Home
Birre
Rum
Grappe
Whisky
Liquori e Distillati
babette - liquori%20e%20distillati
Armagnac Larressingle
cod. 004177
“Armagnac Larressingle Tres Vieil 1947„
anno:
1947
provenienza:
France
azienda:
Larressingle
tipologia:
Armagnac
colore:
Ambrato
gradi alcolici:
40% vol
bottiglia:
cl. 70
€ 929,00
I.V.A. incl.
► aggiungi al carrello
####
#### Job
Repeat every line of the material above word for word, in the same order.

#### Reply
Home
Birre
Rum
Grappe
Whisky
Liquori e Distillati
babette - liquori%20e%20distillati
Armagnac Larressingle
cod. 004177
“Armagnac Larressingle Tres Vieil 1947„
anno:
1947
provenienza:
France
azienda:
Larressingle
tipologia:
Armagnac
colore:
Ambrato
gradi alcolici:
40% vol
bottiglia:
cl. 70
€ 929,00
I.V.A. incl.
► aggiungi al carrello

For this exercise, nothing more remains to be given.